Certes, le risque de péremption des vaccins existe, sachant qu’ils ont une durée de vie qui varie entre 6 et 9 mois. Mais ce n’est pas la véritable problématique. Si on appelle les Algériens à se faire vacciner, ce n’est pas parce qu’il y a un risque de péremption des vaccins, mais pour être protégés, protéger leurs proches et leurs familles, surtout les personnes âgées et les malades chroniques contre le risque de complications de la contamination au virus de la Covid et ses variants.
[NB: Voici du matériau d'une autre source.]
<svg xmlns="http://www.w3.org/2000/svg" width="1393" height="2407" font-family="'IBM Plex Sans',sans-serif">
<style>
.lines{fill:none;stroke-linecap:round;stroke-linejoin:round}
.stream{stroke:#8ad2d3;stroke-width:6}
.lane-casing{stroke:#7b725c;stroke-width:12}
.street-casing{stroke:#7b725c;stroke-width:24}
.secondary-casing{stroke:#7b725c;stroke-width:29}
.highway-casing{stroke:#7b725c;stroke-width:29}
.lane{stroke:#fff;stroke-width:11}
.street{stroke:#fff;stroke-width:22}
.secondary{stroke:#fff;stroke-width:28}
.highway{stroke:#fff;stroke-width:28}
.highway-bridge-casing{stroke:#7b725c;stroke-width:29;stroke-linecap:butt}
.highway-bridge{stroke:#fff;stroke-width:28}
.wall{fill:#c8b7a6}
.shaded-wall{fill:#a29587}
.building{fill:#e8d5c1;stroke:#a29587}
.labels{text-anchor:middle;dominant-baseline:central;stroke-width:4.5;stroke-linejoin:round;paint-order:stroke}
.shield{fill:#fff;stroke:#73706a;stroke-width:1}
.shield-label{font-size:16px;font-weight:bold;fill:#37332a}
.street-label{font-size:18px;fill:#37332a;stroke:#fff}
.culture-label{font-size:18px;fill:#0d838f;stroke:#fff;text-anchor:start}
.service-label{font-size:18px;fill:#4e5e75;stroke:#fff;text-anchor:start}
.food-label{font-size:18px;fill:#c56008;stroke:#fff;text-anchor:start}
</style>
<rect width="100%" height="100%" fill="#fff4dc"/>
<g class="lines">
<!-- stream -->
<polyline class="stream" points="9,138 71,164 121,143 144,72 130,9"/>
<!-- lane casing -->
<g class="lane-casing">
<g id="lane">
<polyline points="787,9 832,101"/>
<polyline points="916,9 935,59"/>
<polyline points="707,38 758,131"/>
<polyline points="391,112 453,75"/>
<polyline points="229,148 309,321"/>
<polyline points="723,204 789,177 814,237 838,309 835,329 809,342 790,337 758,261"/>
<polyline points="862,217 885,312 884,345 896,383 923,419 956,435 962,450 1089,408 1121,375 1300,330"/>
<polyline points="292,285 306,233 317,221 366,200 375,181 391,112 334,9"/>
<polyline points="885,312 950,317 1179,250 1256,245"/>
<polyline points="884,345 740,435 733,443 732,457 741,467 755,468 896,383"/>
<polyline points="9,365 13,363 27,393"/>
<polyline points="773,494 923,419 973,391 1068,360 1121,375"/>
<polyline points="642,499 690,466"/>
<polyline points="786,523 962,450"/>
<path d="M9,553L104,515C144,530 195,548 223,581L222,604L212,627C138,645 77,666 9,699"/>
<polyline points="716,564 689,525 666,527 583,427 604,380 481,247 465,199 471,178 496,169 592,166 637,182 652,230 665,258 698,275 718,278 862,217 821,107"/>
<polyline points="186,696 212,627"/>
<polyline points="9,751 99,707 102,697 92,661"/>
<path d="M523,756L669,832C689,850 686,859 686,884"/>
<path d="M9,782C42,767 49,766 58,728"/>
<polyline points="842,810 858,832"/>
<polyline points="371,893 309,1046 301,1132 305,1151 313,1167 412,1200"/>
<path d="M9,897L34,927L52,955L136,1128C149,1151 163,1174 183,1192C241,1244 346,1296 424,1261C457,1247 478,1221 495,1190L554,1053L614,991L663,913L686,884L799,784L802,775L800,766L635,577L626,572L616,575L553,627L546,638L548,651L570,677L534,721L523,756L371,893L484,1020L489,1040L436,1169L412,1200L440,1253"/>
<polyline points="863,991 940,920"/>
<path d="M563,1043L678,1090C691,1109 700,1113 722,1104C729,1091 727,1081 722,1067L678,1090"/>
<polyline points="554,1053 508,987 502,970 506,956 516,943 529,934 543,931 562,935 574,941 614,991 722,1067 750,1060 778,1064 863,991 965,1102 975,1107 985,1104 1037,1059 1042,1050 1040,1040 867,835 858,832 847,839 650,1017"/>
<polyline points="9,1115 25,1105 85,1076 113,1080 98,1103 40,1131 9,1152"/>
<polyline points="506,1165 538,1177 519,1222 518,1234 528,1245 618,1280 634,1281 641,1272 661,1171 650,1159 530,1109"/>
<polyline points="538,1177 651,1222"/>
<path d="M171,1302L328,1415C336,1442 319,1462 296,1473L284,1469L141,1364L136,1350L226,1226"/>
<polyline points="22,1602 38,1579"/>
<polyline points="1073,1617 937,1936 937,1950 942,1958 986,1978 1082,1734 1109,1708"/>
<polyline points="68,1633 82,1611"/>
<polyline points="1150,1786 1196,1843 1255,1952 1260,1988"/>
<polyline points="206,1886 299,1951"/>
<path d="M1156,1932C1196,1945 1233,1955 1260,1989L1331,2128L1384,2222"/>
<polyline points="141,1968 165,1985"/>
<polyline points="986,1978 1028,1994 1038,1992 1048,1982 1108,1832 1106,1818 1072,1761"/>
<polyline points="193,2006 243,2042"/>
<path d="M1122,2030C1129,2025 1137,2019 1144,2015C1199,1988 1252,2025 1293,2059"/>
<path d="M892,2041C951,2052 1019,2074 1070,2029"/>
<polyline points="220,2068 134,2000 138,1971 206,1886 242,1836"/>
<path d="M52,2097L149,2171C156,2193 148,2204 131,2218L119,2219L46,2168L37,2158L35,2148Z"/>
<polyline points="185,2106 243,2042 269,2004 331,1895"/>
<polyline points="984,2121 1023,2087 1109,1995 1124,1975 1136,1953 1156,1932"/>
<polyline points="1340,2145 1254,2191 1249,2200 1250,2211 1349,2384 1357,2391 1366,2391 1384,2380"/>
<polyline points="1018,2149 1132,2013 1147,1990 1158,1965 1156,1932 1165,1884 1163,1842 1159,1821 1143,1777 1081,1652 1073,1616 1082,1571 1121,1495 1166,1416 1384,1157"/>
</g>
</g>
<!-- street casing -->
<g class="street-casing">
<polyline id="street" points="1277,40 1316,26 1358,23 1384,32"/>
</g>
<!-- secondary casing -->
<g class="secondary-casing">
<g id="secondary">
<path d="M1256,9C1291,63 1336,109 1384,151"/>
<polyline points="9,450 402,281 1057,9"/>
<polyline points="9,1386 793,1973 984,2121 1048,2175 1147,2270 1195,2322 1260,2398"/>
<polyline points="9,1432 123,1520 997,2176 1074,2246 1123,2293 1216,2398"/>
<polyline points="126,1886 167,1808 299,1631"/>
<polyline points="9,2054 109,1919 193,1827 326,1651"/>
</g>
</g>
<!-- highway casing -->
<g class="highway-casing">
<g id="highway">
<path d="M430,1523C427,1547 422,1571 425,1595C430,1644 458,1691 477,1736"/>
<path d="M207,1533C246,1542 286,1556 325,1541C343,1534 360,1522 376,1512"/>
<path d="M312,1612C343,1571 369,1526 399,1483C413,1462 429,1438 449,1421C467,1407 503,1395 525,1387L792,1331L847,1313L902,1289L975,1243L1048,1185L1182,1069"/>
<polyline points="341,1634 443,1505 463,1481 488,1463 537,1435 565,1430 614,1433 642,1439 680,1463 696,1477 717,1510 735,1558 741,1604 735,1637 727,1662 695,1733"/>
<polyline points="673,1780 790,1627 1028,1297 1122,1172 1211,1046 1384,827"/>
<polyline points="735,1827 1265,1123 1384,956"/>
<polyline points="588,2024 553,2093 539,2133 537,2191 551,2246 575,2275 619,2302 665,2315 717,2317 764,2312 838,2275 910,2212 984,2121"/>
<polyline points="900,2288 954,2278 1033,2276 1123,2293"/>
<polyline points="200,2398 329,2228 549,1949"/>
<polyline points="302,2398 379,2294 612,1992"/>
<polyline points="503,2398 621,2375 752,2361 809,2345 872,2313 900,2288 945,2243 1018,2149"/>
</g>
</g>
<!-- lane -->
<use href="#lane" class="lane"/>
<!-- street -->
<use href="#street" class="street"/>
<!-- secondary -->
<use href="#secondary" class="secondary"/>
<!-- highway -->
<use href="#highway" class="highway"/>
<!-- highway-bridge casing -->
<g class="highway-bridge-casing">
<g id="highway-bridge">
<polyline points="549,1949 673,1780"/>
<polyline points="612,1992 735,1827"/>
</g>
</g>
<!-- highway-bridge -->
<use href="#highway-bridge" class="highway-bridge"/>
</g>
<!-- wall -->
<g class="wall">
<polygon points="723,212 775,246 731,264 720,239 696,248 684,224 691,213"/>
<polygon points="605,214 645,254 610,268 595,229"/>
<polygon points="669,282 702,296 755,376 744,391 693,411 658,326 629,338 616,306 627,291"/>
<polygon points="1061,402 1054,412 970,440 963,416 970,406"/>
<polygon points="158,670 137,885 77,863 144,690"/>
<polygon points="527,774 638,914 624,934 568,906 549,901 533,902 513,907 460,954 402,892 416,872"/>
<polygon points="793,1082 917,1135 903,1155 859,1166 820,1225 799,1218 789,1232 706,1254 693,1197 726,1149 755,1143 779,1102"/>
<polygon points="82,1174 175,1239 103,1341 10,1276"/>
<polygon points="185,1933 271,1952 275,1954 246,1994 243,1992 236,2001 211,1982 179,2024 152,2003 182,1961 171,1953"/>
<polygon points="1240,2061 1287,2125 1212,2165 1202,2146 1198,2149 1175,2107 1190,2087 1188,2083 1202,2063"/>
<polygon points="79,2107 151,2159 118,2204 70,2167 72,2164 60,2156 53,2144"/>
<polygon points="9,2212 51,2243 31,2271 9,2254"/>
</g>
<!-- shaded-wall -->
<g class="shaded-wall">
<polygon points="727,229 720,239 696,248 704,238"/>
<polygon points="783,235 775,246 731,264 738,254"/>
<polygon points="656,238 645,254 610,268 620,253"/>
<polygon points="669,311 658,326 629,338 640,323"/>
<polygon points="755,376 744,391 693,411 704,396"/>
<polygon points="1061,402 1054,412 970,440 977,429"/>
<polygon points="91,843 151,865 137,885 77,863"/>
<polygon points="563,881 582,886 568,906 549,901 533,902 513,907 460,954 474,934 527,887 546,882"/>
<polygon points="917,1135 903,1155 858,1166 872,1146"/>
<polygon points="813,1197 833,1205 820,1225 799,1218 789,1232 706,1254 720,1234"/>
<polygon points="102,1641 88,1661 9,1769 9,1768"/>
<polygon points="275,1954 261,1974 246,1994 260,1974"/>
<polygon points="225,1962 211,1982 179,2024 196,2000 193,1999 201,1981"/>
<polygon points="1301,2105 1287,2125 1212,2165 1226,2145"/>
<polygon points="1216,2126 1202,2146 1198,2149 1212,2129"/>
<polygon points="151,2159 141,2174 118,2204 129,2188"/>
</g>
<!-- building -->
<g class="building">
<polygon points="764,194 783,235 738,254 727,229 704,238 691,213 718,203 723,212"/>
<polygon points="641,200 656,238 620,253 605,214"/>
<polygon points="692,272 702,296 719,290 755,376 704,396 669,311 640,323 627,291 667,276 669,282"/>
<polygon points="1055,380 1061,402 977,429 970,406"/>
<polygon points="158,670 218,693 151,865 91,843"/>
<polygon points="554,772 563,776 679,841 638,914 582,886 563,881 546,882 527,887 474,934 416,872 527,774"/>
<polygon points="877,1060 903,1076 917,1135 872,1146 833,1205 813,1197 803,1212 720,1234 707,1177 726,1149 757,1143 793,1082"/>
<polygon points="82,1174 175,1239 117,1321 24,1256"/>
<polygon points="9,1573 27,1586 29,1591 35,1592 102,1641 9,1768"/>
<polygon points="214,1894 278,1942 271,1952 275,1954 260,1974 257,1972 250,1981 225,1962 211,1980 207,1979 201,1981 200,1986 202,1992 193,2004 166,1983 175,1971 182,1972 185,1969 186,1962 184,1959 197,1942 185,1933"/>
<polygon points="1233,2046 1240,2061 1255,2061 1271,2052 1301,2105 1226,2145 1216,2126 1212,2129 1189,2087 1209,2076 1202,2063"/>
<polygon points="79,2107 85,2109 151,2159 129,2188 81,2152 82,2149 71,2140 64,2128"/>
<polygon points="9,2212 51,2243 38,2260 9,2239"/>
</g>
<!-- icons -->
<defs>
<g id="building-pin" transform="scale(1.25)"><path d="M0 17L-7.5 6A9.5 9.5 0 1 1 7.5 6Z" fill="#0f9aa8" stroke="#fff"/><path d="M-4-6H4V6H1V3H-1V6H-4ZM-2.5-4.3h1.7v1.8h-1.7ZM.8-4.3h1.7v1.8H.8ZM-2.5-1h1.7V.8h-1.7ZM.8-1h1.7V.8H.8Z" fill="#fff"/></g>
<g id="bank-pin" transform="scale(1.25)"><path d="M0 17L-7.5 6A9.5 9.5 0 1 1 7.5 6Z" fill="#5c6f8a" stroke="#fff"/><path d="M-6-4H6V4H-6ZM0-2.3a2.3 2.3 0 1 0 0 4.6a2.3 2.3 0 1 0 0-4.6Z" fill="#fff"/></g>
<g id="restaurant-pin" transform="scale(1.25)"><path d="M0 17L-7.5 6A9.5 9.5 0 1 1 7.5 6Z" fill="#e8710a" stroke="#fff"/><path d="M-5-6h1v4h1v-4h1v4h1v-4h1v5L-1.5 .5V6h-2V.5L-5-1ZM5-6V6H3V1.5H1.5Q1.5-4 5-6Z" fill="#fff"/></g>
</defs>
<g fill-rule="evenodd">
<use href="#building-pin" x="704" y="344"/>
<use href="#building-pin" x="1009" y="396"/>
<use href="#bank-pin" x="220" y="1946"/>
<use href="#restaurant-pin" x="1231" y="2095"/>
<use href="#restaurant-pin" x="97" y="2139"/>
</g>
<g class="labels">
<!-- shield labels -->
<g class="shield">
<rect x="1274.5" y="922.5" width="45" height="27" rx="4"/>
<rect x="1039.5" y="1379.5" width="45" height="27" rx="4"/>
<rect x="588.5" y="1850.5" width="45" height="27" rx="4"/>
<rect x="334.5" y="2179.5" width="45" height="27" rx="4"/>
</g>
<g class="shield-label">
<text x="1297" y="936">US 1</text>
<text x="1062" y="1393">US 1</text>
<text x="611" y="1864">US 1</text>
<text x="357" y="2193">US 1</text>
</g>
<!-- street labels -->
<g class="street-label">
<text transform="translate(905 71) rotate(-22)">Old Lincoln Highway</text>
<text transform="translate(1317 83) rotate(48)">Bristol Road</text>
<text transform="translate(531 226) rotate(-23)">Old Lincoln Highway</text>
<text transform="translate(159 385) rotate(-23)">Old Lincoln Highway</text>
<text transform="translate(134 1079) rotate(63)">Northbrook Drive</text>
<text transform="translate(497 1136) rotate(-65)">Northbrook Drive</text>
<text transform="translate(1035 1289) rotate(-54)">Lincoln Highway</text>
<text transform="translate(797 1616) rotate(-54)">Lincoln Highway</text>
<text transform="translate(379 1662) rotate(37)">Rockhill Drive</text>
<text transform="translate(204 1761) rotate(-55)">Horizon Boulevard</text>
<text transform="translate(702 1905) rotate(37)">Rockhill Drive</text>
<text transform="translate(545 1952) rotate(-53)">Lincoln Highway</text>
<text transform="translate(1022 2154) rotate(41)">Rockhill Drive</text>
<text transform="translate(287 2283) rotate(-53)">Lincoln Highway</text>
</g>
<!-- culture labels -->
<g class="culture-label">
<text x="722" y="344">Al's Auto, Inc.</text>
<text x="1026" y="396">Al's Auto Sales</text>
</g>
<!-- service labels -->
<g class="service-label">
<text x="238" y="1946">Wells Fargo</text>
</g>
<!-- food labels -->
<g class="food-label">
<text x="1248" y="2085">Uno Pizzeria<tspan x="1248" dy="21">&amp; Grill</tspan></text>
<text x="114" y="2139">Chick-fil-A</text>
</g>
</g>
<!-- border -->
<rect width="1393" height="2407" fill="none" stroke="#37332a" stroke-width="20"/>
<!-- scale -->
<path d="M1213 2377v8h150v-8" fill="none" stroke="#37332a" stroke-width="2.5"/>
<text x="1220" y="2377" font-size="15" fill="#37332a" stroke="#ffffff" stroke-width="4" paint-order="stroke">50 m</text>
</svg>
Comment expliquez-vous que dans le contexte actuel, il y a une augmentation des vols internationaux alors que la fermeture des frontières terrestres est toujours maintenue ?
Sincèrement, du point de vue épidémiologique et microbiologiste, le maintien de la fermeture des frontières terrestres n’est pas justifié. Mais du point de vue administratif et dans le contexte actuel, où il y a toujours un risque de l’apparition de nouveaux foyers de contamination, cela se justifie. Car c’est très difficile d’assurer les contrôles sanitaires au niveau des postes des frontières terrestres qui connaissent un flux important de passages de personnes et c’est donc très difficile de contrôler la température des personnes une par une où d’effectuer des tests de diagnostic pour chaque personne. Par contre, au niveau des aéroports, le contrôle individuel des températures est plus facile ainsi que le respect de la distanciation physique.
Concernant l’augmentation du nombre des vols, je trouve que c’est une bonne chose car cela va apporter une bouffée d’oxygène aux personnes en espérant que cela va contribuer à diminuer le prix des billets d’avion qui ont fortement augmenté à cause de la crise sanitaire. De plus, dans la plupart des destinations desservies par l’Algérie, le taux de vaccination est important, ce qui est un facteur rassurant par rapport aux risques des cas importés. Mais toutefois, j’insiste encore sur le maintien de la vigilance et surtout de l’importance de la vaccination contre la Covid car c’est le meilleur moyen pour se protéger.